The commission's plan to cap the fees is intended to save investors some money. But some advisers predict it will actually drive up costs, as brokers shift to wrap accounts in a bid to preserve revenue

Brokers are livid over the SEC’s proposed revamp of 12(b)-1 fees, which they say will force them to use higher-priced mutual fund wrap accounts and turn their backs on small investors.

“The notion that this will save the consumer money is preposterous,” said Craig DuVarney, a CFP and independent broker with Royal Alliance Associates Inc., in Concord, Mass.

In announcing the proposed changes, the SEC said it wanted to protect investors from paying “disproportionate amounts of sales charges” with some share classes and increase competition among funds and dealers.

But “the minute [the new rule] is finalized … advisers are going to start making moves to maintain their revenue,” Mr. DuVarney said.

That’s because the proposal would cap the total amount of fees an investor could be charged on C shares. Those spread-load shares would have to convert to A shares or a similar class with no 12(b)-1 fees after four to seven years in most cases.

Existing C shares would have to be converted five years from the effective date of the new rule.

At that point, firms and individual brokers will face a “sudden drop in revenue,” predicted Louis Harvey, chief executive of industry researcher Dalbar Inc. “There will be enormous economic pressure” to maintain ongoing revenues, he said, which will force many advisers to shift to fee-based accounts.

Some brokers, spooked by earlier SEC discussions about 12(b)-1 fees, are already making the shift.

Mr.

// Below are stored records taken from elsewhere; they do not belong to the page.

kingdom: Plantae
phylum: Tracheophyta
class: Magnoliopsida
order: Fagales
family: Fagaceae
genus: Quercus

DuVarney said that since the start of the year he has moved about half of the $62 million he manages for clients into fee-based accounts. “In almost every case, I went to clients and applied for a raise,” he said.

According to Cerulli Associates Inc., the average fee charged on fund wrap platforms was 1.11% last year, not including underlying fund costs. The average 12(b)-1 fee on C shares is 0.95%, according to Morningstar Inc. That figure does not include other costs like management fees.

Brokers also worry that, if C shares disappear, smaller investors will be abandoned or sold A shares and then forgotten. They also point out that scores of small investors may not meet minimums on many fee-based advisory accounts.

The SEC’s proposal would preserve the 0.25% service fee. But brokers say that’s not enough to provide ongoing service to small accounts.